Memorias sobre Casariche, por D. Rafael Rodríguez

Memorias sobre Casariche, por D. Rafael Rodríguez

La memoria histórica de cada persona es distinta de cualquier otra. Por eso no se debe hablar nunca de memoria colectiva ya que cada uno tiene su evocación particular, la cual es única. ¿Qué me sugiere a mí la palabra Casariche? La palabra Casariche me evoca muchas cosas:

– Una infancia muy feliz junto a mi hermano y los demás niños de la calle de La Palma. En las fechas señaladas de Navidad o de la Santa Cruz, salíamos en pandilla para recoger el aguilando que luego disfrutábamos, fraternalmente, con las comidas que nos preparaba mi madre.

– El olor y sabor del aceite nuevo en la fábrica de mi primo Frasquito Parrado donde trabajaba mi padre durante todo el invierno. En aquellos años de escasez, los “tostones” que nos preparamos mi amigo Gregorio y yo en la “pailla” del molino chorreando aceite fresco y picante es para mí un recuerdo inolvidable y entrañable. También ocupa un lugar importante en mi memoria los recitales de poesía de Gabriel y Galán (El embargo, El Ama) y de Campoamor (El tren expreso) con que nos obsequiaba mi primo Frasquito, que era un consumado rapsoda.

– Las noche mágicas que pasábamos en invierno mi hermano y yo y algún otro primo junto a Frasquito Galindo, el “piensaor” de las yuntas de mi tía María de los Santos. Recuerdo que había 7 yuntas de mulos y que cada hora en punto tenía que echarle de comer. Entre un pienso y otro, Frasquito nos leía historias y leyendas de un libro gordo y maravilloso que siempre tenía encima de la mesa camilla donde nosotros, con muy pocos años, nos calentábamos y nos quedábamos con la boca abierta escuchando aquellas historias fantásticas.

– Mis años en la escuela de D. Armando Ortiz, en mi opinión el mejor Maestro que ha ejercido en Casariche, entendiendo como maestro, no sólo el que enseña sino, sobre todo, el que educa. En aquellos primeros años recuerdo que, al salir de la escuela, vimos cómo arreglaban con asfalto la calle Luna y que estaban los bueyes del cortijo El Patronato tirando de un rulo con el que no podían por la calle arriba, por lo que tuvieron que traer una apisonadora moderna.

– La gran nevada del 3 de febrero de 1954. Cuando nos levantamos aquella mañana, nuestros ojos no comprendían lo que era aquello. Nunca habíamos visto una cosa igual. Luego nos familiarizamos con la nieve y los niños pasamos uno de los mejores días de nuestra vida.

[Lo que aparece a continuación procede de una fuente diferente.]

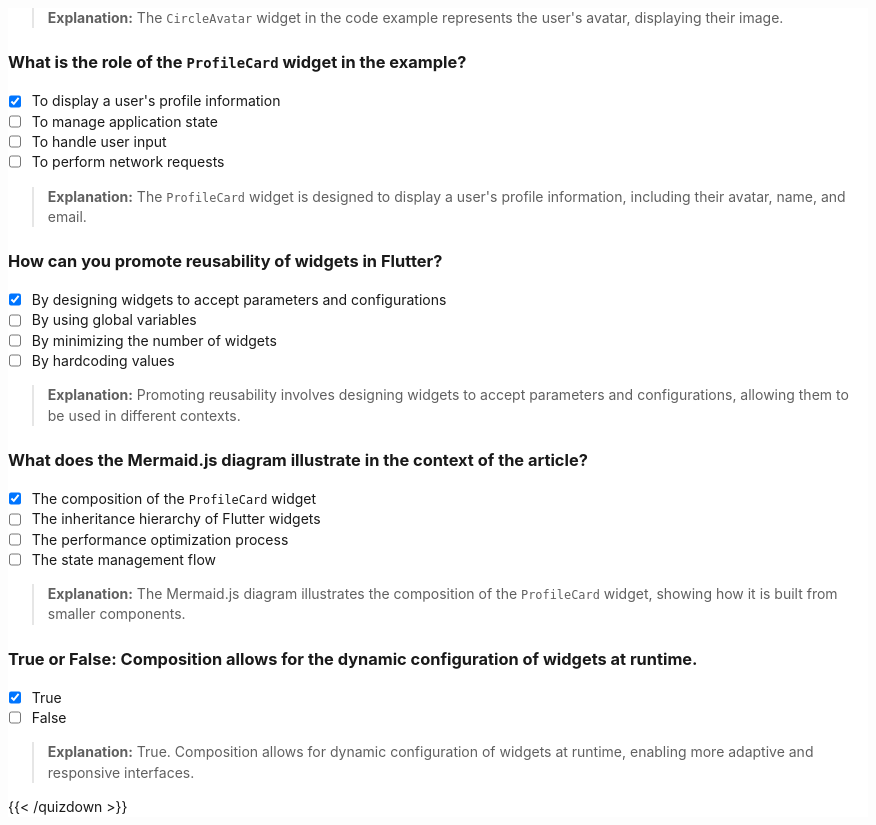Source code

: > **Explanation:** The `CircleAvatar` widget in the code example represents the user's avatar, displaying their image.

### What is the role of the `ProfileCard` widget in the example?

- [x] To display a user's profile information
- [ ] To manage application state
- [ ] To handle user input
- [ ] To perform network requests

> **Explanation:** The `ProfileCard` widget is designed to display a user's profile information, including their avatar, name, and email.

### How can you promote reusability of widgets in Flutter?

- [x] By designing widgets to accept parameters and configurations
- [ ] By using global variables
- [ ] By minimizing the number of widgets
- [ ] By hardcoding values

> **Explanation:** Promoting reusability involves designing widgets to accept parameters and configurations, allowing them to be used in different contexts.

### What does the Mermaid.js diagram illustrate in the context of the article?

- [x] The composition of the `ProfileCard` widget
- [ ] The inheritance hierarchy of Flutter widgets
- [ ] The performance optimization process
- [ ] The state management flow

> **Explanation:** The Mermaid.js diagram illustrates the composition of the `ProfileCard` widget, showing how it is built from smaller components.

### True or False: Composition allows for the dynamic configuration of widgets at runtime.

- [x] True
- [ ] False

> **Explanation:** True. Composition allows for dynamic configuration of widgets at runtime, enabling more adaptive and responsive interfaces.

{{< /quizdown >}}
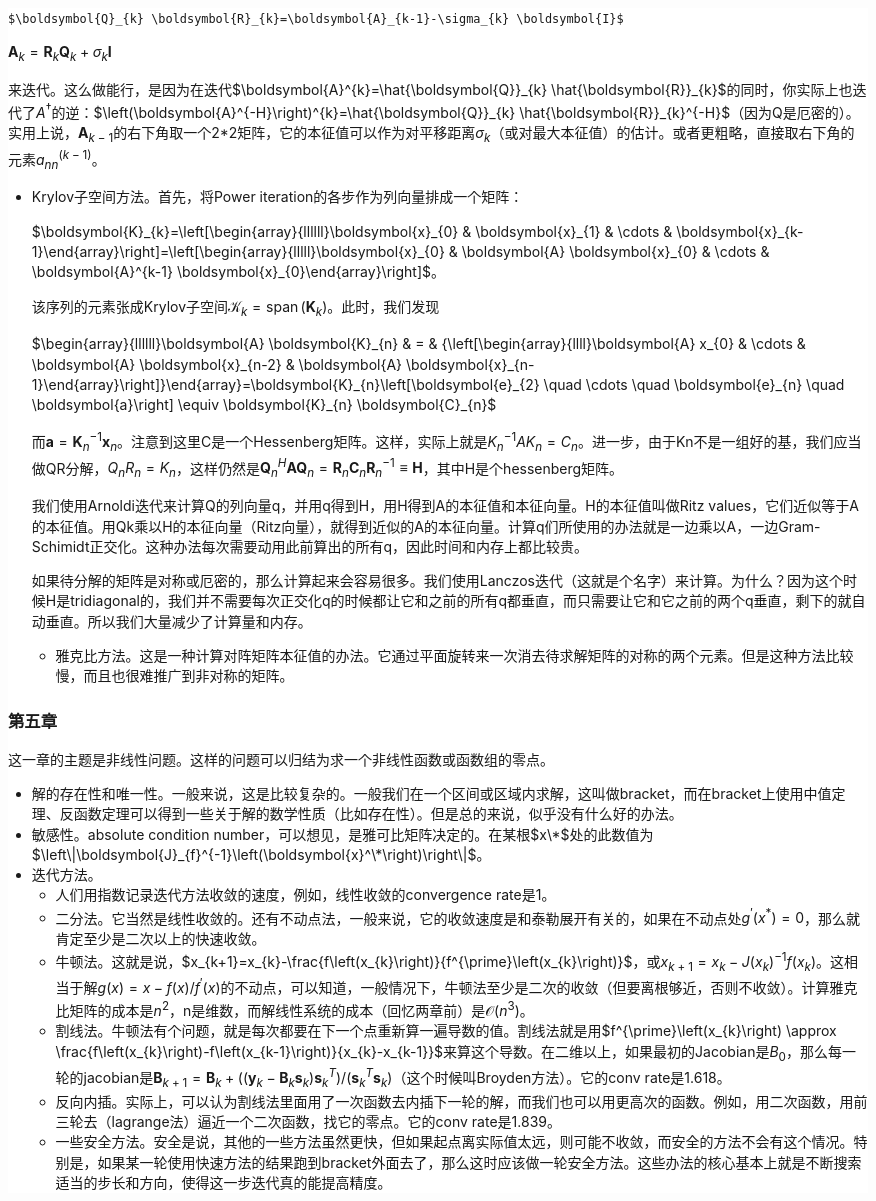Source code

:     $\boldsymbol{Q}_{k} \boldsymbol{R}_{k}=\boldsymbol{A}_{k-1}-\sigma_{k} \boldsymbol{I}$
  $\boldsymbol{A}_{k}=\boldsymbol{R}_{k} \boldsymbol{Q}_{k}+\sigma_{k} \boldsymbol{I}$
  
  来迭代。这么做能行，是因为在迭代$\boldsymbol{A}^{k}=\hat{\boldsymbol{Q}}_{k} \hat{\boldsymbol{R}}_{k}$的同时，你实际上也迭代了$A^\dagger$的逆：$\left(\boldsymbol{A}^{-H}\right)^{k}=\hat{\boldsymbol{Q}}_{k} \hat{\boldsymbol{R}}_{k}^{-H}$（因为Q是厄密的）。实用上说，$\boldsymbol{A}_{k-1}$的右下角取一个2\*2矩阵，它的本征值可以作为对平移距离$\sigma_k$（或对最大本征值）的估计。或者更粗略，直接取右下角的元素$a_{n n}^{(k-1)}$。

- Krylov子空间方法。首先，将Power iteration的各步作为列向量排成一个矩阵：
  
  $\boldsymbol{K}_{k}=\left[\begin{array}{llllll}\boldsymbol{x}_{0} & \boldsymbol{x}_{1} & \cdots & \boldsymbol{x}_{k-1}\end{array}\right]=\left[\begin{array}{lllll}\boldsymbol{x}_{0} & \boldsymbol{A} \boldsymbol{x}_{0} & \cdots & \boldsymbol{A}^{k-1} \boldsymbol{x}_{0}\end{array}\right]$。
  
  该序列的元素张成Krylov子空间$\mathcal{K}_{k}=\operatorname{span}\left(\boldsymbol{K}_{k}\right)$。此时，我们发现
  
  $\begin{array}{llllll}\boldsymbol{A} \boldsymbol{K}_{n} & = & {\left[\begin{array}{llll}\boldsymbol{A} x_{0} & \cdots & \boldsymbol{A} \boldsymbol{x}_{n-2} & \boldsymbol{A} \boldsymbol{x}_{n-1}\end{array}\right]}\end{array}=\boldsymbol{K}_{n}\left[\boldsymbol{e}_{2} \quad \cdots \quad \boldsymbol{e}_{n} \quad \boldsymbol{a}\right] \equiv \boldsymbol{K}_{n} \boldsymbol{C}_{n}$
  
  而$\boldsymbol{a}=\boldsymbol{K}_{n}^{-1} \boldsymbol{x}_{n}$。注意到这里C是一个Hessenberg矩阵。这样，实际上就是$K_{n}^{-1} A K_{n}=C_{n}$。进一步，由于Kn不是一组好的基，我们应当做QR分解，$Q_{n} R_{n}=K_{n}$，这样仍然是$\boldsymbol{Q}_{n}^{H} \boldsymbol{A} \boldsymbol{Q}_{n}=\boldsymbol{R}_{n} \boldsymbol{C}_{n} \boldsymbol{R}_{n}^{-1} \equiv \boldsymbol{H}$，其中H是个hessenberg矩阵。
  
  我们使用Arnoldi迭代来计算Q的列向量q，并用q得到H，用H得到A的本征值和本征向量。H的本征值叫做Ritz values，它们近似等于A的本征值。用Qk乘以H的本征向量（Ritz向量），就得到近似的A的本征向量。计算q们所使用的办法就是一边乘以A，一边Gram-Schimidt正交化。这种办法每次需要动用此前算出的所有q，因此时间和内存上都比较贵。
  
  如果待分解的矩阵是对称或厄密的，那么计算起来会容易很多。我们使用Lanczos迭代（这就是个名字）来计算。为什么？因为这个时候H是tridiagonal的，我们并不需要每次正交化q的时候都让它和之前的所有q都垂直，而只需要让它和它之前的两个q垂直，剩下的就自动垂直。所以我们大量减少了计算量和内存。
  
  - 雅克比方法。这是一种计算对阵矩阵本征值的办法。它通过平面旋转来一次消去待求解矩阵的对称的两个元素。但是这种方法比较慢，而且也很难推广到非对称的矩阵。

### 第五章

这一章的主题是非线性问题。这样的问题可以归结为求一个非线性函数或函数组的零点。

- 解的存在性和唯一性。一般来说，这是比较复杂的。一般我们在一个区间或区域内求解，这叫做bracket，而在bracket上使用中值定理、反函数定理可以得到一些关于解的数学性质（比如存在性）。但是总的来说，似乎没有什么好的办法。
- 敏感性。absolute condition number，可以想见，是雅可比矩阵决定的。在某根$x\*$处的此数值为$\left\|\boldsymbol{J}_{f}^{-1}\left(\boldsymbol{x}^\*\right)\right\|$。
- 迭代方法。
  - 人们用指数记录迭代方法收敛的速度，例如，线性收敛的convergence rate是1。
  - 二分法。它当然是线性收敛的。还有不动点法，一般来说，它的收敛速度是和泰勒展开有关的，如果在不动点处$g^{\prime}\left(x^{*}\right)=0$，那么就肯定至少是二次以上的快速收敛。
  - 牛顿法。这就是说，$x_{k+1}=x_{k}-\frac{f\left(x_{k}\right)}{f^{\prime}\left(x_{k}\right)}$，或$x_{k+1}=x_{k}-J\left(x_{k}\right)^{-1} f\left(x_{k}\right)$。这相当于解$g(x)=x-f(x) / f^{\prime}(x)$的不动点，可以知道，一般情况下，牛顿法至少是二次的收敛（但要离根够近，否则不收敛）。计算雅克比矩阵的成本是$n^{2}$，n是维数，而解线性系统的成本（回忆两章前）是$\mathcal{O}\left(n^{3}\right)$。
  - 割线法。牛顿法有个问题，就是每次都要在下一个点重新算一遍导数的值。割线法就是用$f^{\prime}\left(x_{k}\right) \approx \frac{f\left(x_{k}\right)-f\left(x_{k-1}\right)}{x_{k}-x_{k-1}}$来算这个导数。在二维以上，如果最初的Jacobian是$B_{0}$，那么每一轮的jacobian是$\boldsymbol{B}_{k+1}=\boldsymbol{B}_{k}+\left(\left(\boldsymbol{y}_{k}-\boldsymbol{B}_{k} \boldsymbol{s}_{k}\right) \boldsymbol{s}_{k}^{T}\right) /\left(\boldsymbol{s}_{k}^{T} \boldsymbol{s}_{k}\right)$（这个时候叫Broyden方法）。它的conv rate是1.618。
  - 反向内插。实际上，可以认为割线法里面用了一次函数去内插下一轮的解，而我们也可以用更高次的函数。例如，用二次函数，用前三轮去（lagrange法）逼近一个二次函数，找它的零点。它的conv rate是1.839。
  - 一些安全方法。安全是说，其他的一些方法虽然更快，但如果起点离实际值太远，则可能不收敛，而安全的方法不会有这个情况。特别是，如果某一轮使用快速方法的结果跑到bracket外面去了，那么这时应该做一轮安全方法。这些办法的核心基本上就是不断搜索适当的步长和方向，使得这一步迭代真的能提高精度。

– Las tardes en la piscina municipal. Desde que teníamos muy pocos años, mi padre nos llevaba, todos los días de verano, a mi hermano y a mí, a aprender a nadar. Yo creo que lo hacía, no sólo por nuestra formación, sino porque él pasaba unos ratos deliciosos charlando con su amigo José “El de La Puebla”, una de las personas más graciosas y con más ingenio que han vivido en Casariche.

También tengo recuerdos de otros episodios negativos: de la cantidad de niños que llamaban a la casa pidiendo un “peacito” de pan. De los hombres que esperaban en la plaza del pueblo o en el puente de Triana para que alguien los contratara y  así poder dar de comer a su familia ese día. De  la cantidad de personas que se iban a trabajar al arroz para traer algunos dineros con los que  seguir tirando. Eran unos años muy duros que, ojalá, nunca vuelvan. Pero en el recuerdo de un hombre de 66 años siempre prevalecen los episodios entrañables que son los que he tratado de transmitir a ustedes.

 

                                                                           Rafael Rodríguez Graciano.